§ TASK TO CARRY OUT: Please repeat, from the entries that follow, the lines from the one containing "Длина: 42,3 мм" through the one containing "tém aconselhamento médico e pode" exactly, adding nothing.

+-------+

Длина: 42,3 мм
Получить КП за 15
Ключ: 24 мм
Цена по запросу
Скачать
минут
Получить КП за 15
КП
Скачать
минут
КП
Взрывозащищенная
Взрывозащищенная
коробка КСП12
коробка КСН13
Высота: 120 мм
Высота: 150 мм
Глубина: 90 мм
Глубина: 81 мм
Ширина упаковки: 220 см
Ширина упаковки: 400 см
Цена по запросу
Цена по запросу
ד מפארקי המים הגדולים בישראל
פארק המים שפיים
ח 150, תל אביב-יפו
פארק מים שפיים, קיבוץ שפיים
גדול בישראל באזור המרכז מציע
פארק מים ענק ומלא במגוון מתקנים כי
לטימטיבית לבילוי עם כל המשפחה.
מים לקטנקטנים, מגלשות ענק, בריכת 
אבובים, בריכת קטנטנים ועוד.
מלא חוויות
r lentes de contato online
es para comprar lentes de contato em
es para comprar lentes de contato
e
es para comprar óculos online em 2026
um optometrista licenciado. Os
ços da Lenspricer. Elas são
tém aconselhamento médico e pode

+-------+

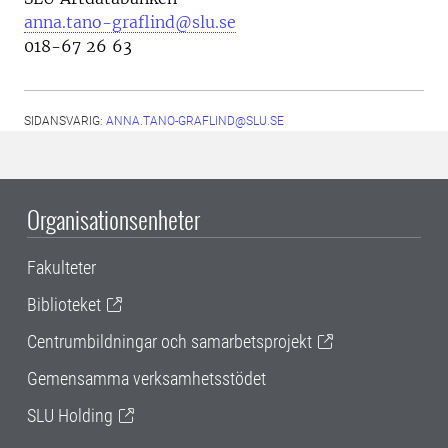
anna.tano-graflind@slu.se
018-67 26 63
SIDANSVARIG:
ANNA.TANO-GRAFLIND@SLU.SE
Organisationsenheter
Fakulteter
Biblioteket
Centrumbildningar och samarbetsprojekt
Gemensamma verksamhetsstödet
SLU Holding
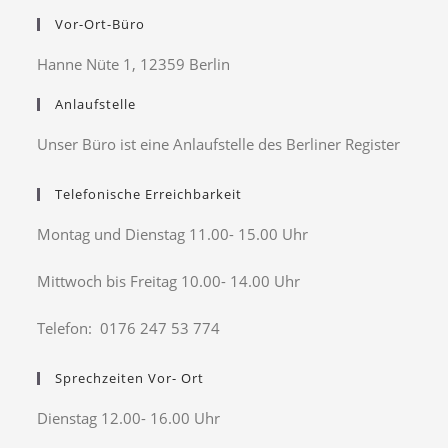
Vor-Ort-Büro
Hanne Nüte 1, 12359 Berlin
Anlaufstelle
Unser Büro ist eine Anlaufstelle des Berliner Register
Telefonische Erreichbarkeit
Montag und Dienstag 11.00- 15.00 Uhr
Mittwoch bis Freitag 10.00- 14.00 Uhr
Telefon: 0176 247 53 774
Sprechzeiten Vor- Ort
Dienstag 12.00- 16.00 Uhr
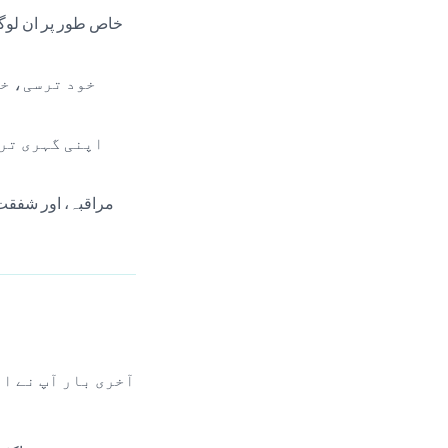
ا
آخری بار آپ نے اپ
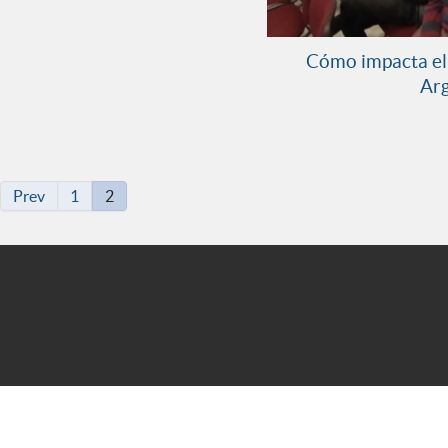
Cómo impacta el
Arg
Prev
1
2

+-------+

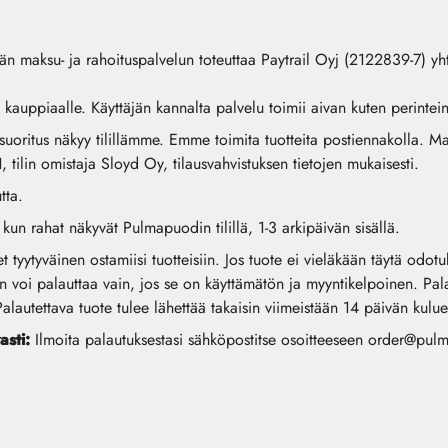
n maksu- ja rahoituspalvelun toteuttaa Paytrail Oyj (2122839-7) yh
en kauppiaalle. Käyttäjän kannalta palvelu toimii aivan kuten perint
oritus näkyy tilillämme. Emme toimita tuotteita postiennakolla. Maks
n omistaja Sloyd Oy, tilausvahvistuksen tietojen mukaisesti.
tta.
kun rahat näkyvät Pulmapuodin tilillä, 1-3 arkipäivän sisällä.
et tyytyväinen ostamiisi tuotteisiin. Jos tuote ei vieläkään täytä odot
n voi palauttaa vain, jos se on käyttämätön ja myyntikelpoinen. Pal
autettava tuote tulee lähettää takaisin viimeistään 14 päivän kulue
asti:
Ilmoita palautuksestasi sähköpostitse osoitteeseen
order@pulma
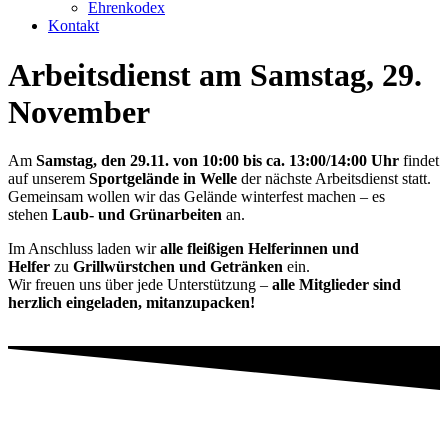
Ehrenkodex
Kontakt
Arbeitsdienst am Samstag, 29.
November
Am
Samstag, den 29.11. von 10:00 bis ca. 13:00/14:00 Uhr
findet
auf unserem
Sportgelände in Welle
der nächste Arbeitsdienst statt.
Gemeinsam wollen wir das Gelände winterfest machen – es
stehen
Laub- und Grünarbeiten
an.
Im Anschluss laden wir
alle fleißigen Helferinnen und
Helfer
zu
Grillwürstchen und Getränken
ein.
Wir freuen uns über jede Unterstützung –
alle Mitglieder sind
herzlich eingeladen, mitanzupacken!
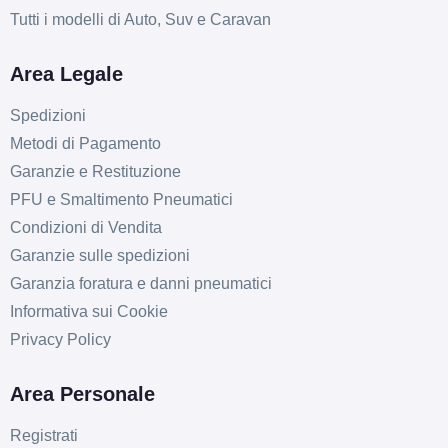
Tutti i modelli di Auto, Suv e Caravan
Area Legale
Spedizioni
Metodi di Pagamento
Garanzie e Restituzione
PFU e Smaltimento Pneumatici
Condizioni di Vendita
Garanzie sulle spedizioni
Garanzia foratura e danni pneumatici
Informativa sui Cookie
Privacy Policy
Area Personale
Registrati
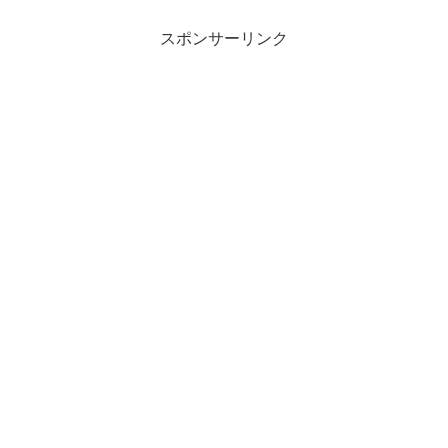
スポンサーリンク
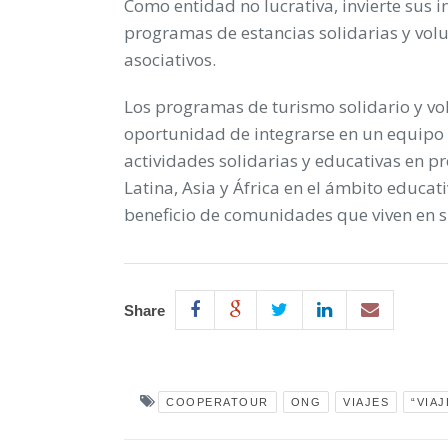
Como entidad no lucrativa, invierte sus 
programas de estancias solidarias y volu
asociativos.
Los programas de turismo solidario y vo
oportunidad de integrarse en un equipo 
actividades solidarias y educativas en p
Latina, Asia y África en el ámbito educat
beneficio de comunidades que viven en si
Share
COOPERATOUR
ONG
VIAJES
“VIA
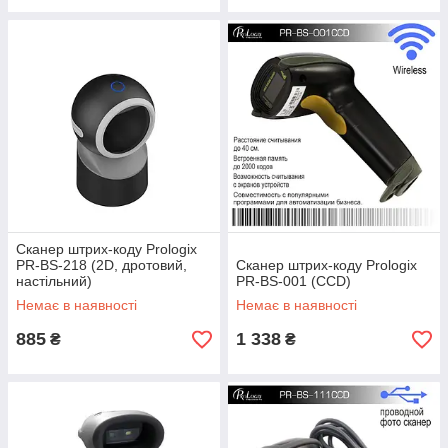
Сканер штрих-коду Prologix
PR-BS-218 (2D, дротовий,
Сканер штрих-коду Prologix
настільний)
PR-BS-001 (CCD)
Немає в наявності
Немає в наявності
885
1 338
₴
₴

+-------+

§ TASK OUTPUT:
Длина: 42,3 мм
Получить КП за 15
Ключ: 24 мм
Цена по запросу
Скачать
минут
Получить КП за 15
КП
Скачать
минут
КП
Взрывозащищенная
Взрывозащищенная
коробка КСП12
коробка КСН13
Высота: 120 мм
Высота: 150 мм
Глубина: 90 мм
Глубина: 81 мм
Ширина упаковки: 220 см
Ширина упаковки: 400 см
Цена по запросу
Цена по запросу
ד מפארקי המים הגדולים בישראל
פארק המים שפיים
ח 150, תל אביב-יפו
פארק מים שפיים, קיבוץ שפיים
גדול בישראל באזור המרכז מציע
פארק מים ענק ומלא במגוון מתקנים כי
לטימטיבית לבילוי עם כל המשפחה.
מים לקטנקטנים, מגלשות ענק, בריכת 
אבובים, בריכת קטנטנים ועוד.
מלא חוויות
r lentes de contato online
es para comprar lentes de contato em
es para comprar lentes de contato
e
es para comprar óculos online em 2026
um optometrista licenciado. Os
ços da Lenspricer. Elas são
tém aconselhamento médico e pode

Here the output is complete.